= VISC architecture =

Type of computing architecture

In computing, VISC architecture (after Virtual Instruction Set Computing) is a processor instruction set architecture and microarchitecture developed by Soft Machines, which uses the Virtual Software Layer (translation layer) to dispatch a single thread of instructions to the Global Front End which splits instructions into virtual hardware threadlets which are then dispatched to separate virtual cores. These virtual cores can then send them to the available resources on any of the physical cores. Multiple virtual cores can push threadlets into the reorder buffer of a single physical core, which can split partial instructions and data from multiple threadlets through the execution ports at the same time. Each virtual core keeps track of the position of the relative output. This form of multithreading (simultaneous multithreading) can increase single threaded performance by allowing a single thread to use all resources of the CPU.
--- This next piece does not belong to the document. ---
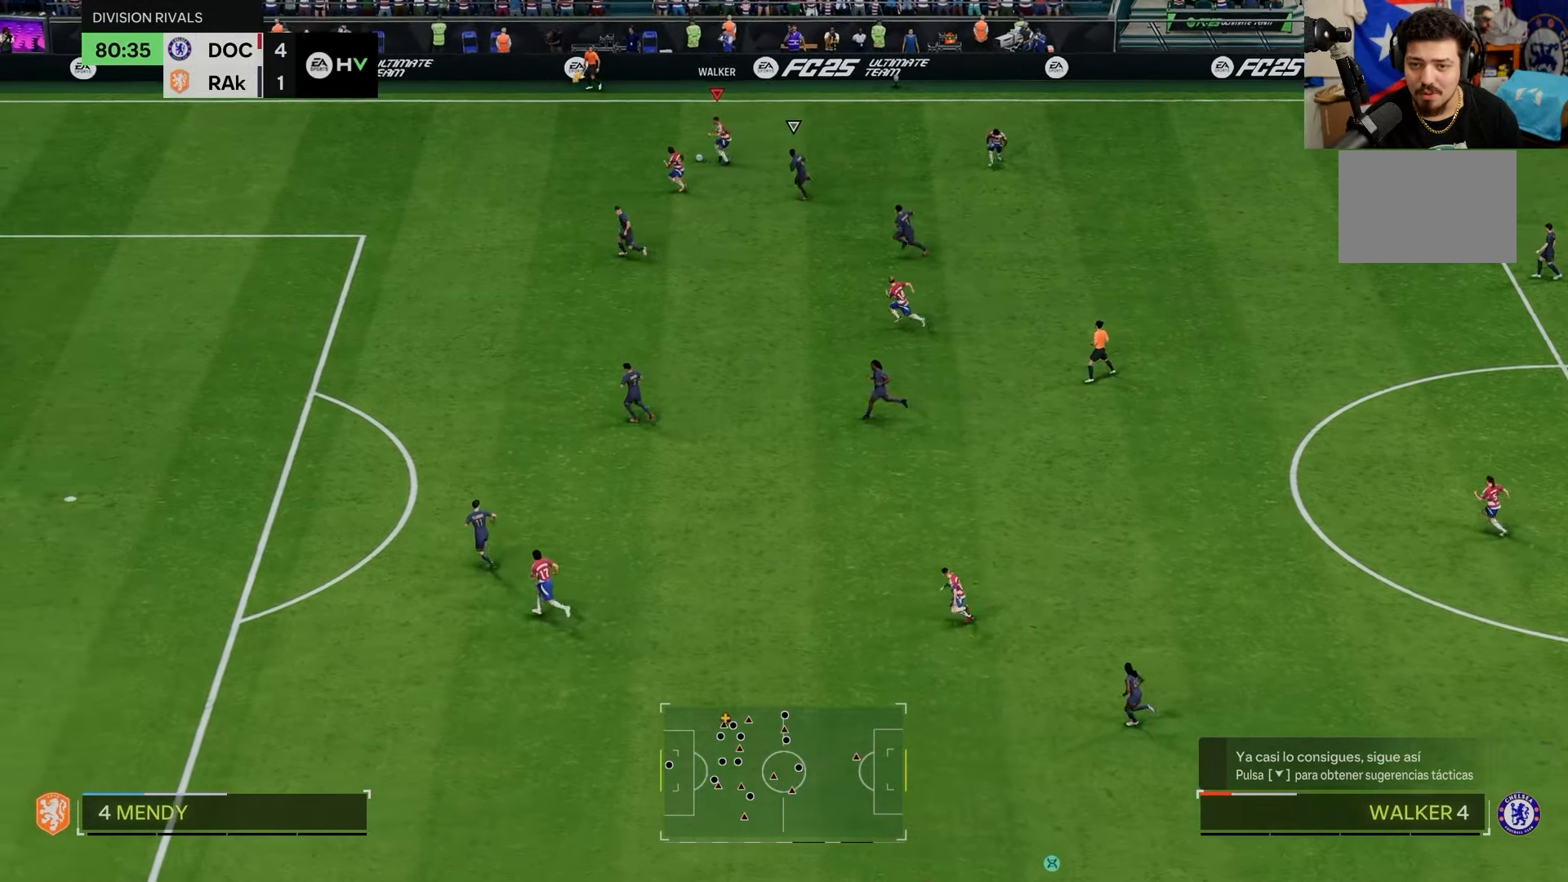
{"buttons": ["R2"], "left_stick": "left", "events": []}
The allocation of resources is dynamic on a near-single cycle latency level (1–4 cycles depending on the change in allocation depending on individual application needs. Therefore, if two virtual cores are competing for resources, there are appropriate algorithms in place to determine what resources are to be allocated where.
Unlike the traditional processor designs, VISC doesn't use physical cores, instead the resources of the chip are made available as 'virtual cores' and 'virtual hardware threads' according to workload needs.